**Texto de lectura:**
_____
Opinión | entre visillos

El arte, la vida y sus ciclos

La pintora Rita Rutkowski expone su obra reciente en la Sala Mateo Inurria

Brotar, florecer, decaer’. Así titula Rita Rutkowski un tríptico que es poesía floral en expresionismo abstracto, metáfora pura de la existencia. La vida y el arte, que se imitan mutuamente, se desarrollan por fases, con sus respectivos ritmos y circunstancias, siempre cambiantes, siempre los mismos. Y así lo refleja en poemas plásticos tan hermosos como cargados de tensión intelectual esta nonagenaria que no cree en los finales definitivos sino en que todo acaba para volver a empezar. ‘Ciclos’, que podrá visitarse hasta el 22 de diciembre en la Escuela de Arte Mateo Inurria, es la nueva exposición de la pintora que renunció a los rascacielos y las vanguardias del efervescente Nueva York de los años cincuenta para instalarse frente a otra línea del cielo bien distinta, la que define el perfil de la Mezquita entre las bandadas de pájaros que cruzan el horizonte en los Sotos de la Albolafia. Ante semejante paisaje, que es el que Rita Rutkowski ve desde su casa, fue enamorándose cada día un poco más de Córdoba. Aunque más de sesenta años después de su llegada arrastra el pesar de que ni acaba de comprender a esta ciudad y sus gentes ni la comprenden a ella, perteneciente a dos mundos y en realidad a ninguno más que al suyo propio. Sin concesiones ni autoengaños, alma sensible en busca de la esencia, que mucho antes de llegar al lienzo fue idea y discurso.
_____
**Información proporcionada:**

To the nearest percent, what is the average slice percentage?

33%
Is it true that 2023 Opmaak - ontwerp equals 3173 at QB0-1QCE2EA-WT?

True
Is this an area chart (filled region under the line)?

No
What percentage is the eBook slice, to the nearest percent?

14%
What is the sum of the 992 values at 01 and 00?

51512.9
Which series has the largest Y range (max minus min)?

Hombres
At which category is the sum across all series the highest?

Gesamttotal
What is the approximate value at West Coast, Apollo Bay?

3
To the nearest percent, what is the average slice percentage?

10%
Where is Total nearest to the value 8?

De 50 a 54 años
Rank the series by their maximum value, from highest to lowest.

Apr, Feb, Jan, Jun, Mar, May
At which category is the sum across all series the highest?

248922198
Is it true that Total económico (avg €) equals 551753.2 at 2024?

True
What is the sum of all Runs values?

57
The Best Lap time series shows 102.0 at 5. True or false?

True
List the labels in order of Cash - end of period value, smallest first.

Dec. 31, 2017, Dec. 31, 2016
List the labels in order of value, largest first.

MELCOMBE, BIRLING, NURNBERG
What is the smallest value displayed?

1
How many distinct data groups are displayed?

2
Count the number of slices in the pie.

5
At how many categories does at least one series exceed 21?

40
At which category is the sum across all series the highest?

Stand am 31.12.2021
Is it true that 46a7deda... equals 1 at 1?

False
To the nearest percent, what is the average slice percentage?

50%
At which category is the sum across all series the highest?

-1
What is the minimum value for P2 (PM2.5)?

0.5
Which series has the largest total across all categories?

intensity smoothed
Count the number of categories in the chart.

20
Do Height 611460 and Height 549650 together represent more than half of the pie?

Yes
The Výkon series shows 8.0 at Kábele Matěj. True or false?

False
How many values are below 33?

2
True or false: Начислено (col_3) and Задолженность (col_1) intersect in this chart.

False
_____
**Tarea:** Retome el artículo sobre la exposición de Rita Rutkowski y prosiga su redacción a partir de la última oración.

**Respuesta redactada:**
Para esta mujer tenaz, coherente y curiosa la obra es lenguaje, el que explica la mentalidad del observador, que es el artista, y pretende establecer diálogo con el público. Por estos vericuetos, y otros aún más filosóficos, le gusta pasear a Rita en cuanto le preguntas a dónde ha querido ir con sus pinceles. Lo expone con naturalidad y soltura en un perfecto español que, en este recodo del largo camino, vuelve a tener el fuerte acento de aquella urbe cosmopolita que dejó, llena de laberintos, torres vigías y guiños culturales. Una y otra vez, abandonado ya el lado oscuro del ‘crash’ y del acero que marcó años más jóvenes, Rutkowski se diluye en suaves abstracciones que pueden alcanzar la calidez de una puesta de sol sobre el Guadalquivir, aunque en realidad haya pensado en su ciudad dorada. Ésa que se intuye en cuadros de formato grande y en los pequeños, que son los expuestos estos días en la escuela de arte. Piezas inéditas recientes en su mayoría, porque Rita ha pintado hasta ayer mismo, cuando los escalones de su estudio se le hicieron demasiado cuesta arriba. En ‘Ciclos’, tercera muestra que el centro le dedica como recordó su director, Miguel Clementson, la artista condensa la quintaesencia de lo pequeño, germen de mensajes y sentimientos como el amor a la naturaleza y el llanto por su destrozo o una humanidad a la deriva. Y lo hace con el pulso lírico de las pequeñas cosas; el mismo que demostró hace un año con su anterior exposición. Fue en Espacio Plástico y la llamó ‘Haikus para Hisae’, en memoria de la ceramista japonesa, fallecida en 2019.

Con Hisae Yanase, flor de otro mundo como ella misma, Rita Rutkowski trabó una hermandad imperecedera, dos lados de un triángulo de amistad y creación completado por la poeta Juana Castro, todavía tan llena de vida y proyectos que acaba de presentar ‘El brocal del tiempo’, antología de medio siglo recitado en el mejor verso. Pero además a Juana le ha dado tiempo de escribir un precioso texto para el catálogo (virtual) de la exposición, que leyó en el acto inaugural. Un homenaje desde el corazón a una “clásica contemporánea” que ayudó a crear una Córdoba menos provinciana, dice la escritora, ya fuera con su propia obra, como dinamizadora cultural o desde una ética social insobornable. Una “pasión de mirar” que ha impregnado todos los ciclos vitales de Rita Rutkowski.